Eminent Molecular Biologist Speaks at Bilkent

30 September 2013 Comments Off on Eminent Molecular Biologist Speaks at Bilkent

BY ALPER ÖZKAN (MSN/PhDIII)


Last Wednesday, the Department of Molecular Biology and Genetics seminars were off to a rousing start as Dr. Bruce Alberts, an eminent molecular biologist who authored the classic textbook “Molecular Biology of the Cell” and has served as president of the National Academy of Sciences and editor-in-chief of the journal Science, delivered the first talk of the year.
Prior to his speech, Dr. Alberts had a private meeting with graduate and undergraduate students of Bilkent’s Molecular Biology and Genetics and Materials Science and Nanotechnology departments. Due to Dr. Alberts’s keen interest and active involvement in science education, this meeting was dominated by an evaluation of Turkey’s education system and how it might be altered to make science more accessible to general populace, as well as a discussion about recent efforts on the part of several universities in the United States to make their course material available on the internet.

In the opening portion of his talk, Dr. Alberts drew upon his own misadventures as a graduate student — when his ambitious theory on the process underlying DNA replication refused to yield fruit and he was forced to extend his PhD studies for six months — to stress the importance of thorough planning prior to the undertaking of any major scientific endeavor. Indeed, after he had taken the time to consider his strategies and carefully decided on a long-term course of action, his career was a marked by a stunning series of successes that eventually led to the discovery of the full set of seven proteins that drive the replication process in the T4 bacteriophage.

Regarding “me-too science” and the publish-or-perish attitude with disdain, Dr. Alberts also defended the notion that scientists must be given sufficient leverage to pursue their ideas without external pressure to do “useful” research, underlining the fact that many technologies that today form the basis of our lives can trace their origins to scientific discoveries that initially appeared to have little practical use. GPS, for example, could not have been developed without atomic clocks, but this potential was not readily apparent when the first atomic clock was built in 1949.

As a witness to (and, with “Molecular Biology of the Cell,” a chronicler of) the direction of scientific research over the latter part of the past century, Dr.

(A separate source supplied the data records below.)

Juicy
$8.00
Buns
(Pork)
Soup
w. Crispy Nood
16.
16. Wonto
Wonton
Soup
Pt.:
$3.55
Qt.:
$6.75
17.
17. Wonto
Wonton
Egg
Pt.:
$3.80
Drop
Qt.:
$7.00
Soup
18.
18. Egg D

Alberts also placed great importance on the future of science in his speech. While the last century was the era of descriptive research in molecular biology, future generations of scientists are expected to utilize the enormous amount of data generated in the past to develop emergent approaches capable of simulating what an entire system experiences, processes and reacts against, instead of focusing on the behavior and interactions of a single component as has generally been the case.

In addition, recent discoveries have not only found answers to longstanding mysteries in the field (such as what all those highly conserved, noncoding sequences in the genome really did), but also demonstrate that even well-established theories are not completely infallible. Young molecular biologists are to expect a dynamic future, where there is no safe ground and even well-trodden roads should be inspected anew to see if more recent techniques can reveal something gone amiss.

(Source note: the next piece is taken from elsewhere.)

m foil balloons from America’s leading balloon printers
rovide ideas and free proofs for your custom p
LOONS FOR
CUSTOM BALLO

Life, forged and reforged across untold eons in the furnace of natural selection, has proven itself time and time again to be much more intricate than once thought, and each breakthrough in molecular biology has served as a testament to the overwhelming complexity behind even the most mundane of biological processes. While the last few decades have been marked by monumental advances in our understanding of biological phenomena, this is no time to grow complacent; there is no doubt that future discoveries will continue to shake the very foundations of our current views, and that the seventh edition of “Molecular Biology of the Cell” — or even the sixth, which is slated to be released in the latter half of 2014 — might end up becoming quite a different book indeed!